Bayesian Methods for Robust Causal Inference and Optimal Experimental Design Under Resource Constraints

My PhD research focuses on developing statistical methods to improve causal inference and optimal experimental design, primarily within toxicology, pharmacology, and public health. Often, experiments in these fields have limited resources or noisy data, making conclusions difficult.

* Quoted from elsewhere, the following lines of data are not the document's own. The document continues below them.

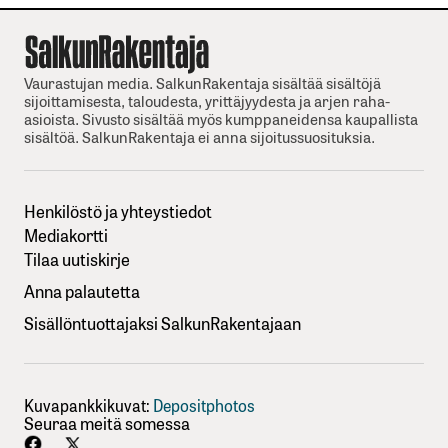
Vaurastujan media. SalkunRakentaja sisältää sisältöjä
sijoittamisesta, taloudesta, yrittäjyydesta ja arjen raha-
asioista. Sivusto sisältää myös kumppaneidensa kaupallista
sisältöä. SalkunRakentaja ei anna sijoitussuosituksia.
Henkilöstö ja yhteystiedot
Mediakortti
Tilaa uutiskirje
Anna palautetta
Sisällöntuottajaksi SalkunRakentajaan
Kuvapankkikuvat:
Depositphotos
Seuraa meitä somessa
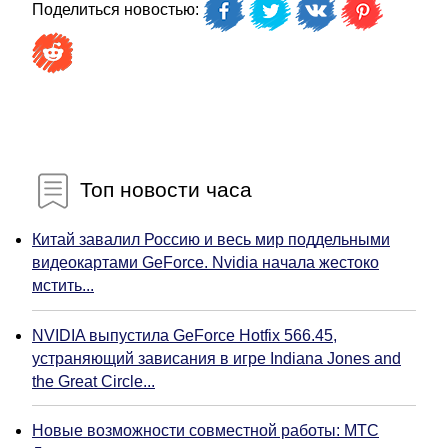
Поделиться новостью:
Топ новости часа
Китай завалил Россию и весь мир поддельными
видеокартами GeForce. Nvidia начала жестоко
мстить...
NVIDIA выпустила GeForce Hotfix 566.45,
устраняющий зависания в игре Indiana Jones and
the Great Circle...
Новые возможности совместной работы: МТС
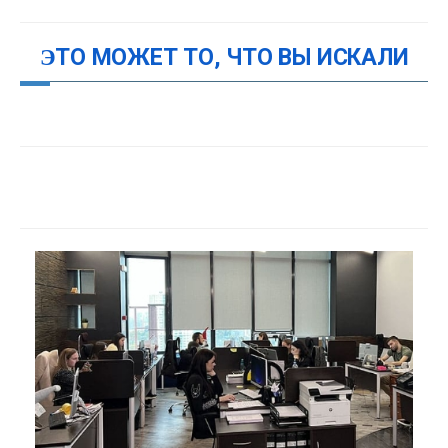
ЭТО МОЖЕТ ТО, ЧТО ВЫ ИСКАЛИ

My goal is to develop advanced Bayesian statistical methods that integrate prior knowledge with observed data to improve estimation accuracy and reduce uncertainty in dose-response studies. So far, I have developed Bayesian techniques to better characterize dose-response curves from animal experiments, tested successfully on real-world toxin data (antimony trioxide), and validated through simulation.
I have evaluated optimal experimental designs to efficiently select doses, sample sizes, and group allocations, improving the reliability and effectiveness of research results. Additionally, I'm studying efficient Bayesian techniques to handle complex, noisy biological data. This includes Gaussian process regression models, Bayesian ensemble modeling (combining multiple models for accuracy), and generative machine learning methods (Generative Adversarial Networks) that produce realistic synthetic datasets to strengthen statistical analysis and testing and allow for more better sharing of data between human and animal data for improved estimation.
Moving forward, I will further develop computational tools to speed up Bayesian calculations, extend Bayesian optimization strategies, and apply these techniques to adaptive experimental designs often used in biomedical and regulatory contexts.
My research provides practical statistical and computational tools that allow researchers in health, biomedical testing, and risk assessment to make accurate, reliable decisions, even when facing resource limitations and noisy data.